### DATA BELOW

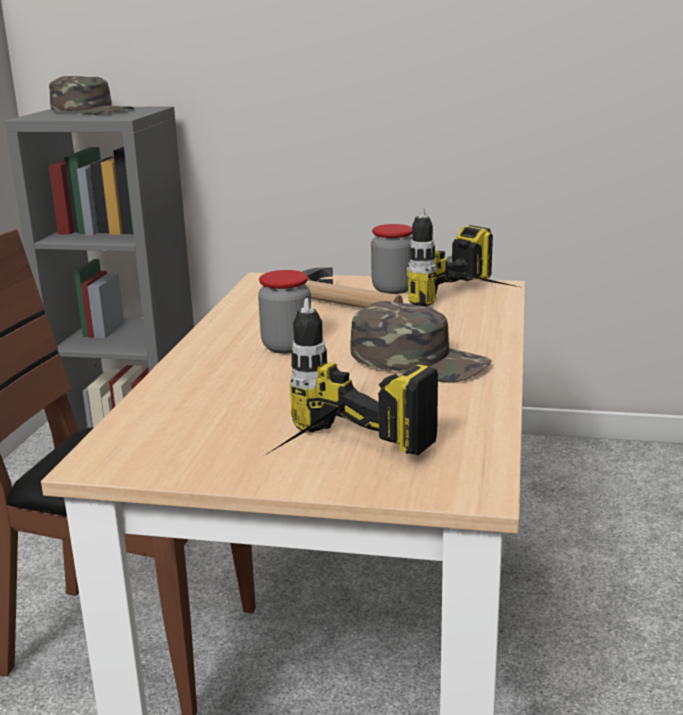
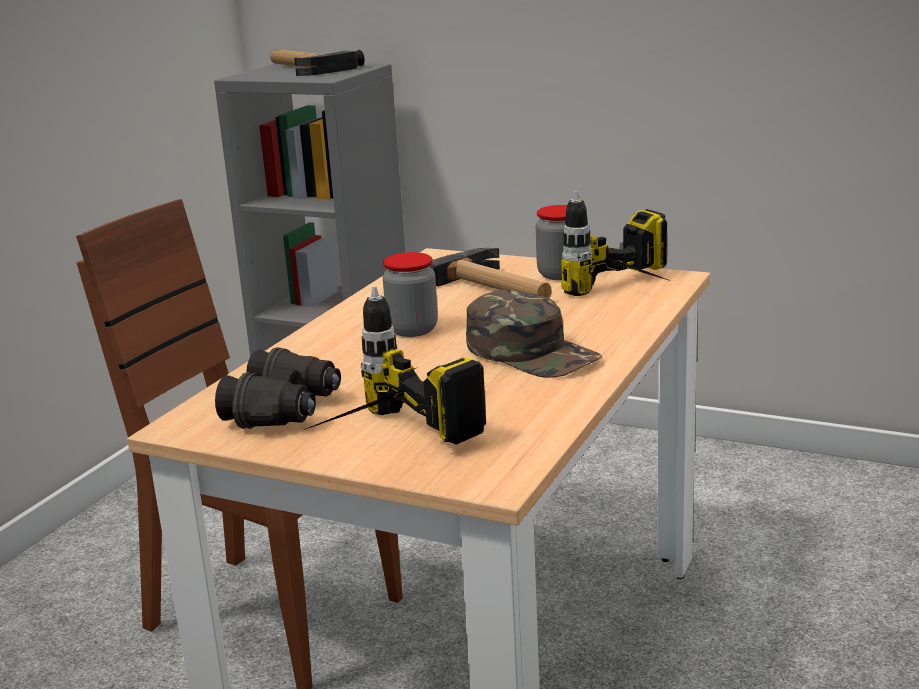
camera: 15 degrees right, 0 degrees up
green cap [49,76,134,115] -> hammer [270,50,365,76]
none -> black binoculars [215,347,341,429]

### TASK TO CARRY OUT
Every line above should be copied exactly; do not carry over the pictures.

### SOLVED EXERCISE
camera: 15 degrees right, 0 degrees up
green cap [49,76,134,115] -> hammer [270,50,365,76]
none -> black binoculars [215,347,341,429]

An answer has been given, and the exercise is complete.